TÜM İSLAM ESERLERİ YERLE BİR EDİLDİ
Endülüs'te yaşayan Müslümanların bir kısmı Kuzey Afrika'ya göç etmek zorunda kaldı. Ancak asıl çoğunluk Endülüs'te kaldı. Endülüs'te kalanlar, çok zulüm ve işkence gördüler. İslam Medeniyetinin tüm birikimleri yerle bir edildi. Kütüphaneler tarumar edildi, milyonlarca kitap nehirlere atıldı. Bu kitaplardan akan mürekkebin renginden dolayı nehirler günlerce mürekkep renginde aktı. Yüzlerce cami yerle bir edildi. Şu anda ayakta kalan eserler, muhteşem zerafetinden ve görkeminden dolayı, en zalim ve gaddar insanın bile yok etmeyeceği türden eserler. Bunlarda kısmi tahribatlarla katedrale dönüştürüldü. Zorla Hristiyanlaştırılmaya çalışıldılar.
MÜSLÜMANLARA ZULÜM
Milyonlarca Müslüman toplu kıyıma uğratıldı. Endülüs'ü terk etmeyen ve dağlara, köylere sığınan Müslümanlara 'yerlerinden ayrılmayanlar' veya 'zulmette kalanlar' mânâsında 'Müdeccenler' veya 'Müdecceller' denilmekteydi. 1502 senesinde, Endülüs'te kalan Müslümanlar, zorla Hristiyanlığı kabul etmek zorunda bırakıldılar. Görünüşte Hristiyan olan, ancak gerçekte İslâmiyet'i bırakmayan Endülüslülere 'Morisko' denilmekteydi. Bir Morisko, eğer domuz eti yemezse, Cuma günü evini temizlerse, çocuğuna Müslüman ismini verirse, 'Allah' veya 'Muhammed' derse, Ramazan ayında kendine sunulan bir yemeği yemezse, Arapça konuşursa ya da yatak odasında haç bulundurmazsa engizisyon mahkemesine sevk ediliyordu.

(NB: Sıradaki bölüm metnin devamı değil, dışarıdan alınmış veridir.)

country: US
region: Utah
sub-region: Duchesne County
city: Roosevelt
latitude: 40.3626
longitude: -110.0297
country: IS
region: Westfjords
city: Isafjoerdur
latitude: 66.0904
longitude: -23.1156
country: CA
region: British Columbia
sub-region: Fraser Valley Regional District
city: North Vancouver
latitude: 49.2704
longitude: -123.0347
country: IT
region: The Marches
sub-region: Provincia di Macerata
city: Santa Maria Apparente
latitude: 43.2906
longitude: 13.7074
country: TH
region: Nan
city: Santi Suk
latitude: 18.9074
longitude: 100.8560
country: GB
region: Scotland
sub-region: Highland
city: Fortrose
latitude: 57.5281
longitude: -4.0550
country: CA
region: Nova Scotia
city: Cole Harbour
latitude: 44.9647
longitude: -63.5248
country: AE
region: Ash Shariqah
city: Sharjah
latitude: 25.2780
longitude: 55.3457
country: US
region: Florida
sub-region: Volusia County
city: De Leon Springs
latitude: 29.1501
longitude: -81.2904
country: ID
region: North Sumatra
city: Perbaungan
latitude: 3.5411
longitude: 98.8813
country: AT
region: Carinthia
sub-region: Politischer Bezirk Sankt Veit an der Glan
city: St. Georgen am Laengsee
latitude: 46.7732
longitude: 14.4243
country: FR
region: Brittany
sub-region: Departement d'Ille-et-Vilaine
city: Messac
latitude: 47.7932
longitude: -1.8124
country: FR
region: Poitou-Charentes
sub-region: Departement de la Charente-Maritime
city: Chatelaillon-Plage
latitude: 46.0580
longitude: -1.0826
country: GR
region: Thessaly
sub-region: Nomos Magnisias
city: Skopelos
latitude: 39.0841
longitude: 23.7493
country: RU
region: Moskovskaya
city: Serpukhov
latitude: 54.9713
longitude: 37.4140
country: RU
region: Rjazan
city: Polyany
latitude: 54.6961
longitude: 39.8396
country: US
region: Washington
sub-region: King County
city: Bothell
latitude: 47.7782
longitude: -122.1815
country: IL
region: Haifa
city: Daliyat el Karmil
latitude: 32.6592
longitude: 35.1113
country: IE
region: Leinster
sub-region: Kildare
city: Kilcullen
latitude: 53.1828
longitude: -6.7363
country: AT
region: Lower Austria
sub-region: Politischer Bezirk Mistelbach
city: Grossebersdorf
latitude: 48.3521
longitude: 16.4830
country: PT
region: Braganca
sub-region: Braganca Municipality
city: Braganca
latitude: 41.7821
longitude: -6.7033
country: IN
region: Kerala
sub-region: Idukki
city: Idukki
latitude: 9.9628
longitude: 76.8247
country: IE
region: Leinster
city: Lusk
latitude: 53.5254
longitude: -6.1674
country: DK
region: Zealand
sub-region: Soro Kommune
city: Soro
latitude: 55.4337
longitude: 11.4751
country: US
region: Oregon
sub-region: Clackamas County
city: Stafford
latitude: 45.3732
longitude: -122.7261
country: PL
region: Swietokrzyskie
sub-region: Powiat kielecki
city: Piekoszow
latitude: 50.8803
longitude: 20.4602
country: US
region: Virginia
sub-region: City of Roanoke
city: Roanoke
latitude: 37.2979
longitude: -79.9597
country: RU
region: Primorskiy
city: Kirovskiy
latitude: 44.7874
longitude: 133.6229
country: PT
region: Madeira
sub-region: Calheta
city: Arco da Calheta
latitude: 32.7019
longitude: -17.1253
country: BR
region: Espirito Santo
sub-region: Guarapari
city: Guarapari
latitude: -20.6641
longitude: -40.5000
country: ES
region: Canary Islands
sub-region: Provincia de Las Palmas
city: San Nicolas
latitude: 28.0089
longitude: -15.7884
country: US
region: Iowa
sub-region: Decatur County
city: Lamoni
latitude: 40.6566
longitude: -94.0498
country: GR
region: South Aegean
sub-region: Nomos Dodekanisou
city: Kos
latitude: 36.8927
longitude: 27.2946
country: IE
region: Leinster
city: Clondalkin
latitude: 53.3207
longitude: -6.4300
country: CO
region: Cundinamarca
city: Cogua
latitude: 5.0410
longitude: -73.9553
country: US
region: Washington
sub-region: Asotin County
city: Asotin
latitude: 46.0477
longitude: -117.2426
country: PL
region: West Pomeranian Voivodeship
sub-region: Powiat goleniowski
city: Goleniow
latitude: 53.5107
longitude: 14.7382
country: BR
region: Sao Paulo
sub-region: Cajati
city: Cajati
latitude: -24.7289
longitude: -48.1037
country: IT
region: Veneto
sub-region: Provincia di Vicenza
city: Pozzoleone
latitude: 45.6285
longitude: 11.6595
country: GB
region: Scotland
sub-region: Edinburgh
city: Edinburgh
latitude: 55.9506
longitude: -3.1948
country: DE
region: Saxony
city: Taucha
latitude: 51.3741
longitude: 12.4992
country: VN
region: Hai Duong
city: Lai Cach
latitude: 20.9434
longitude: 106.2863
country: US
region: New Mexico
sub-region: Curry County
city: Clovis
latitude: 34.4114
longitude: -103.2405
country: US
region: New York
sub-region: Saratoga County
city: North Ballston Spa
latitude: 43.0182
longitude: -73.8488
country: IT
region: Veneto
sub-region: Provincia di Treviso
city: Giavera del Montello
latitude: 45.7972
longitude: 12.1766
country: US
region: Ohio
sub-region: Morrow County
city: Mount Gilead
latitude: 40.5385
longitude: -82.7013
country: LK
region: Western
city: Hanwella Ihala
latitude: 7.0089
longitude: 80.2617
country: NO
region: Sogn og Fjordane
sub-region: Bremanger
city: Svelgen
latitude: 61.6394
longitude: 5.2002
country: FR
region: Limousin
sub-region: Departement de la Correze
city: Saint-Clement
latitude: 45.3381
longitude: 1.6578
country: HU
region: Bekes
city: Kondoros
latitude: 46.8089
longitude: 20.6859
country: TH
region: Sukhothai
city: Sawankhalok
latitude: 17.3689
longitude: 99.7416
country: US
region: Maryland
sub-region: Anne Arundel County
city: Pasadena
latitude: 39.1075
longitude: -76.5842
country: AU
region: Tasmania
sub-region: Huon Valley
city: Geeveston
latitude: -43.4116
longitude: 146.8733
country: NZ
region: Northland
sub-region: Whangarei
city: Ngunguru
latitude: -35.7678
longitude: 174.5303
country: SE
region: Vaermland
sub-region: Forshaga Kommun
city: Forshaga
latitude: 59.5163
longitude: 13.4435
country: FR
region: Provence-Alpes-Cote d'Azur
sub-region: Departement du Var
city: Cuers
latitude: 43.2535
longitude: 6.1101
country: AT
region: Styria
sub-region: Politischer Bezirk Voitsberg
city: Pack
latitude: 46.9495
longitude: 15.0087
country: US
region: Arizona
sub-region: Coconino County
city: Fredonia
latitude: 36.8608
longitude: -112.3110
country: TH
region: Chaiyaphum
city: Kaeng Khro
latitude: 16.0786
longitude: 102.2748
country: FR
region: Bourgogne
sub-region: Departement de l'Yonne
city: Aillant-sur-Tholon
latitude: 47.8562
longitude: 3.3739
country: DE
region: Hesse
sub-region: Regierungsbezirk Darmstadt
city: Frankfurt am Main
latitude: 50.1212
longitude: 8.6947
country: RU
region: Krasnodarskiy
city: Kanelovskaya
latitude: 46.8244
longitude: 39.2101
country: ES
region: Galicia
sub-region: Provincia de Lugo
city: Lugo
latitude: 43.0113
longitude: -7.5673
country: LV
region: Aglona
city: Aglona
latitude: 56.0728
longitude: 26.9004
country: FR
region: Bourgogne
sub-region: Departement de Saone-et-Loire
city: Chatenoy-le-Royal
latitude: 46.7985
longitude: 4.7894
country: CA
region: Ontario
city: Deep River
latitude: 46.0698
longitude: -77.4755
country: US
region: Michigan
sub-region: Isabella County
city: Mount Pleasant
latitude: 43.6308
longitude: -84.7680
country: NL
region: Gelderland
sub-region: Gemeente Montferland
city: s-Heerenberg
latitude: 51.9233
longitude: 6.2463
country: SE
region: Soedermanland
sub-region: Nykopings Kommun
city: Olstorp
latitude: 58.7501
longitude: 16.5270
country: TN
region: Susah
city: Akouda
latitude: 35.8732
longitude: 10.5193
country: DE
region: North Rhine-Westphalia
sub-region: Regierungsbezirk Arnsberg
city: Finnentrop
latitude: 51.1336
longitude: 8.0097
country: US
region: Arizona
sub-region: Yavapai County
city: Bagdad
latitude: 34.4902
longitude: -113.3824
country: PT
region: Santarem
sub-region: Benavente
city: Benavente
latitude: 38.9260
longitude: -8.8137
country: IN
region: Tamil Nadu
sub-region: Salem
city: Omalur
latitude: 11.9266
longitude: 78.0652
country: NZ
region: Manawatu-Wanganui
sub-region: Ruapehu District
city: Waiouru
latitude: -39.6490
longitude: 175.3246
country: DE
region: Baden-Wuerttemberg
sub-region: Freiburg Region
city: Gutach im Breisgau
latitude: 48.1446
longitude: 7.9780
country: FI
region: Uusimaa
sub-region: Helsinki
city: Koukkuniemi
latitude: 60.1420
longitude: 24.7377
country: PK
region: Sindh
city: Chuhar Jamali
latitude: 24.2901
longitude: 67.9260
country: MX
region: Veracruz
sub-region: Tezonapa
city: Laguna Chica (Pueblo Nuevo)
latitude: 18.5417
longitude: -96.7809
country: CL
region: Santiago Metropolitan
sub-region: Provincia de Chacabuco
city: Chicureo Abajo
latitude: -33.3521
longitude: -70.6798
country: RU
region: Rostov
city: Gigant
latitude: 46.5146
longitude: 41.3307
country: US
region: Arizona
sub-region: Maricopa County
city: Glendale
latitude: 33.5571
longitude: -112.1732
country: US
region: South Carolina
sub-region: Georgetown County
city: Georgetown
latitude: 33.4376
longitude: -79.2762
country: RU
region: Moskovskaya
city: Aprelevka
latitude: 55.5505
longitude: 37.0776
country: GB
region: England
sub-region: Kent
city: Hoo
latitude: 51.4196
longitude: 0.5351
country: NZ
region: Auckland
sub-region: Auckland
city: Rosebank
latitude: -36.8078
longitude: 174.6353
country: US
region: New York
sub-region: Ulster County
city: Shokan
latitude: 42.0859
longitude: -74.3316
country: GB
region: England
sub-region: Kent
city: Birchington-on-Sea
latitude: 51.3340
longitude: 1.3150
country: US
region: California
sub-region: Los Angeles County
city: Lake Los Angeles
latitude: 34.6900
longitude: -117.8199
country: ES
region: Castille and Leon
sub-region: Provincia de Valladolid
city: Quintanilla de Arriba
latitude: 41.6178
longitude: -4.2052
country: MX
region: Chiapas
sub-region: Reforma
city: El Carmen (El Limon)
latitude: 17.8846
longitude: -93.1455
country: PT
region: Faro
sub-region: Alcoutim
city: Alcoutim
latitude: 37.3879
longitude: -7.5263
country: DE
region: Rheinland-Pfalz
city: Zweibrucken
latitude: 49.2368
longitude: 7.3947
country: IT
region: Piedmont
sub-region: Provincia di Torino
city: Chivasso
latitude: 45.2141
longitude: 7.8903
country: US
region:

Tarihte eşi benzeri görülmemiş ve burada yazmakla sayfalara sığamayacak kadar çok maddî-mânevî işkence gören Endülüslü Müslümanlar, 1568-1570 seneleri arasında ayaklandılar. Ancak bir netice elde edemediler. En son 1609 senesinde İspanya Krallığı Müslümanları ülkeden çıkarmak için bir sürgün fermanı yayınladı. Yaklaşık beş yüz bin Müslüman beş sene içerisinde İspanya'nın dışına çıkartıldılar. Mallarına ve mülklerine el konuldu. Bir kısmı sürgün esnasında hayatını kaybetti. Müslümanlarla aynı akıbete düçar olan Yahudiler de Osmanlı'nın himayesine sığındılar. Endülüslü Müslümanların çok küçük bir grubu Osmanlı'ya sığındı. Büyük bir kısmı Kuzey Afrika'ya yerleşti. Bir kısmı da Fransa ve İtalya üzerinden geçerek İstanbul, Bursa, Adana, Belgrad ve Selanik gibi Osmanlı şehirlerine yerleştiler. Sultan 1. Ahmed, İstanbul'a gelen Endülüslü Müslümanları Galata semtine yerleştirmiştir.